Your task.
An exact transcription of every record is needed, leaving out the pictures.

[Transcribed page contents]

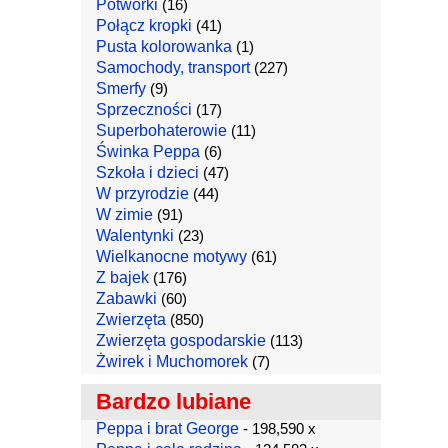
Potworki
(16)
Połącz kropki
(41)
Pusta kolorowanka
(1)
Samochody, transport
(227)
Smerfy
(9)
Sprzeczności
(17)
Superbohaterowie
(11)
Świnka Peppa
(6)
Szkoła i dzieci
(47)
W przyrodzie
(44)
W zimie
(91)
Walentynki
(23)
Wielkanocne motywy
(61)
Z bajek
(176)
Zabawki
(60)
Zwierzęta
(850)
Zwierzęta gospodarskie
(113)
Żwirek i Muchomorek
(7)
Bardzo lubiane
Peppa i brat George
- 198,590 x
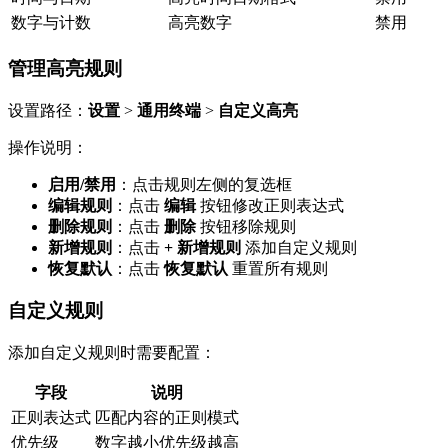
数字与计数
高亮数字
禁用
管理高亮规则
设置路径：
设置
>
通用终端
>
自定义高亮
操作说明：
启用/禁用
：点击规则左侧的复选框
编辑规则
：点击
编辑
按钮修改正则表达式
删除规则
：点击
删除
按钮移除规则
新增规则
：点击
+ 新增规则
添加自定义规则
恢复默认
：点击
恢复默认
重置所有规则
自定义规则
添加自定义规则时需要配置：
字段
说明
正则表达式
匹配内容的正则模式
优先级
数字越小优先级越高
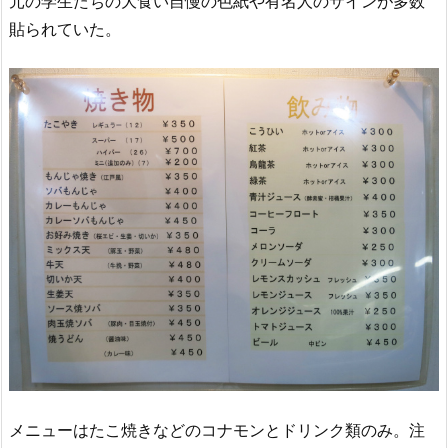
元の学生たちの大食い自慢の色紙や有名人のサインが多数
貼られていた。
メニューはたこ焼きなどのコナモンとドリンク類のみ。注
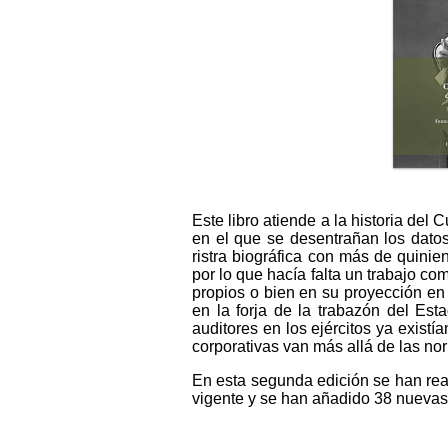
Este libro atiende a la historia del 
en el que se desentrañan los datos
ristra biográfica con más de quinie
por lo que hacía falta un trabajo co
propios o bien en su proyección en o
en la forja de la trabazón del Est
auditores en los ejércitos ya existí
corporativas van más allá de las n
En esta segunda edición se han real
vigente y se han añadido 38 nuevas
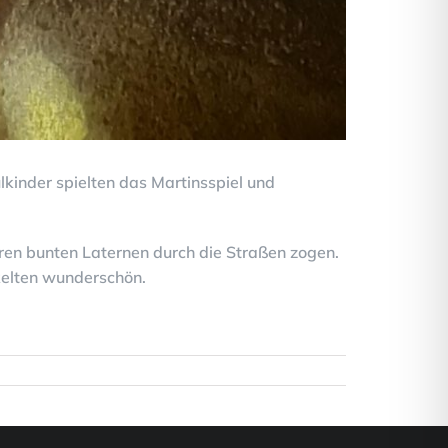
ulkinder spielten das Martinsspiel und
ren bunten Laternen durch die Straßen zogen.
kelten wunderschön.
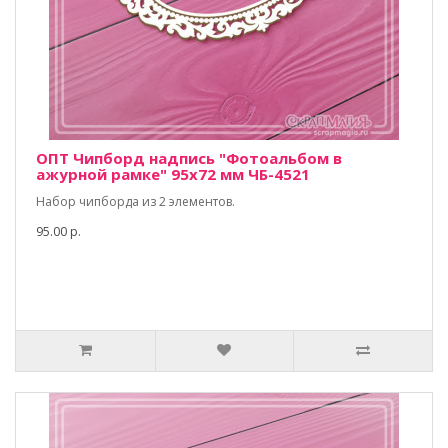
ОПТ Чипборд надпись "Фотоальбом в
ажурной рамке" 95х72 мм ЧБ-4521
Набор чипборда из 2 элементов.
95.00 р.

Reply.
Potworki
(16)
Połącz kropki
(41)
Pusta kolorowanka
(1)
Samochody, transport
(227)
Smerfy
(9)
Sprzeczności
(17)
Superbohaterowie
(11)
Świnka Peppa
(6)
Szkoła i dzieci
(47)
W przyrodzie
(44)
W zimie
(91)
Walentynki
(23)
Wielkanocne motywy
(61)
Z bajek
(176)
Zabawki
(60)
Zwierzęta
(850)
Zwierzęta gospodarskie
(113)
Żwirek i Muchomorek
(7)
Bardzo lubiane
Peppa i brat George
- 198,590 x
数字与计数
高亮数字
禁用
管理高亮规则
设置路径：
设置
>
通用终端
>
自定义高亮
操作说明：
启用/禁用
：点击规则左侧的复选框
编辑规则
：点击
编辑
按钮修改正则表达式
删除规则
：点击
删除
按钮移除规则
新增规则
：点击
+ 新增规则
添加自定义规则
恢复默认
：点击
恢复默认
重置所有规则
自定义规则
添加自定义规则时需要配置：
字段
说明
正则表达式
匹配内容的正则模式
优先级
数字越小优先级越高
元の学生たちの大食い自慢の色紙や有名人のサインが多数
貼られていた。
メニューはたこ焼きなどのコナモンとドリンク類のみ。注
Este libro atiende a la historia del 
en el que se desentrañan los datos
ristra biográfica con más de quinie
por lo que hacía falta un trabajo co
propios o bien en su proyección en o
en la forja de la trabazón del Est
auditores en los ejércitos ya existí
corporativas van más allá de las n
En esta segunda edición se han real
vigente y se han añadido 38 nuevas
ulkinder spielten das Martinsspiel und
ren bunten Laternen durch die Straßen zogen.
kelten wunderschön.
ОПТ Чипборд надпись "Фотоальбом в
ажурной рамке" 95х72 мм ЧБ-4521
Набор чипборда из 2 элементов.
95.00 р.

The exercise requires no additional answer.